「ストームプレス!!」
ケルベロスの真上に跳び上がった私は、そこから暴風を地上へと向けて放つ。
ケルベロスは体全体を覆い尽くす量の暴風にガクッとお座りのような形となって動きを止めた。
それでもやっぱり大したダメージにはなっていないらしく、低い唸り声を上げるだけでその場に止まっているのみ。
現在私は絶賛ケルベロスを足止め中だ。
か弱い女の子一人にこんな大きな魔物の気を引く役目を与えるのだからどんだけドMなのよ隼人くんと思わくもなかったけれど、私もこれがベストだと思うから仕方ない。
隼人くんの思考と私の思考は似ている。
いつも考えが到達する場所が同じというか、言葉少なくとも互いの思考が読めるからやりやすいのだ。
ケルベロスはかなりタフな魔物だ。
中途半端なダメージを与えてもすぐに回復してしまう。
そこで、倒すならばやっぱり一気に大ダメージを与えて押し切るしかないというのが私と隼人くんの見解だ。
けれどその大ダメージを与える役目は私じゃない。
能力の汎用性を考えても私は引きつけ役ってこと。
風の能力は総じて威力が弱い。
精霊と契約を交わしてからは、四級魔族を一撃で倒すほどの力は得た。
あれだけ最初苦戦していたのだからそれはそれですごいことのように思うけれど、実は本当はそうでもない。
彼らを倒す事は精神世界に影響を及ぼせる精霊の力を得た今となっては赤子の手を捻るようなもの。
彼らは思ったよりも脆いのだ。
精霊の力を得る以前はそもそも彼らに触れることすらままならなかったというか。
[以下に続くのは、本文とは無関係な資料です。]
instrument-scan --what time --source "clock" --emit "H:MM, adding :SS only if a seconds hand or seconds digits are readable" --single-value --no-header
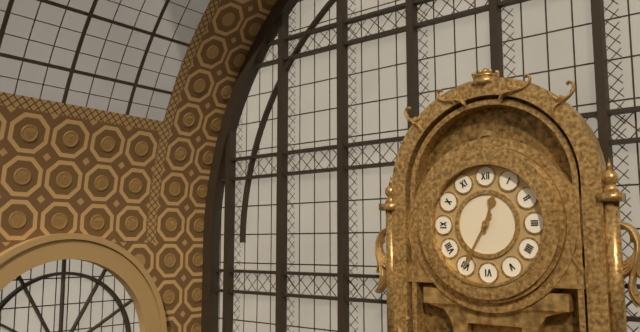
12:35
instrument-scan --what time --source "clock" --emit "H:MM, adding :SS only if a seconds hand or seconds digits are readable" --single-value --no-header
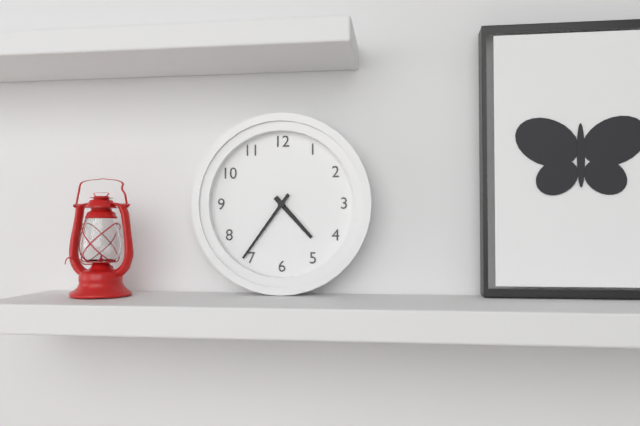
4:36
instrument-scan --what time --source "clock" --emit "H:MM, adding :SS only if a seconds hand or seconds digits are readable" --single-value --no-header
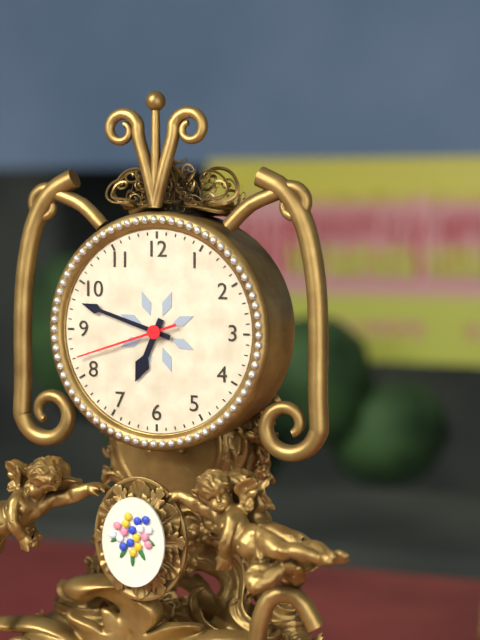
6:48:42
そもそも存在している世界線がこちらと精神世界で異なっていたのだから、彼らに私たちが影響を及ぼすこと自体が無理な話だっただけで。
それが叶う力を手に入れた今となっては、四級魔族はそこら辺の雑魚の魔物と同様、大した相手ではなくなったのだ。
けれどこのケルベロスは違う。
この現実世界で物理的に硬い皮膚を持つ生き物なのだ。
圧縮した空気や真空波程度では傷一つつけられない。
風の能力は空を飛行したり、風の流れから周りの動きを察知したりと利便性はかなり高い。
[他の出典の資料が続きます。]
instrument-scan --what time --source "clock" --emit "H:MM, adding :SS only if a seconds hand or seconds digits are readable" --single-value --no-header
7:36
けれど硬度の高い敵を倒すということには向いていないのだ。
硬度の高い魔物に傷をつけるだけなら攻撃力の高い武器で物理的に攻撃した方がよっぽど効果が得られる。
隼人くんの剣の攻撃に改めてそれを思い知らされた。
この辺は私のこれからの課題として心に止めておくことにする。
そんなこんなで私はケルベロスを打ち倒すための攻撃をするための囮となり時間を稼いでいるというわけだ。
けれどそんな最中。私は徐々にケルベロスの攻撃を見切り始めていた。
最初こそケルベロスの動きの速さや光線の威力には冷や冷やさせられたけれど、そのスピードにも次第に慣れたのだ。
1対1の勝負なら、私を捉えることは最早到底叶わないだろう。それ程の余裕が生まれ始めていた。
私はケルベロスの攻撃を避わしつつ、動きを翻弄しつつ、周りの風の動きを感じながら、この戦いの終わりを予見していた。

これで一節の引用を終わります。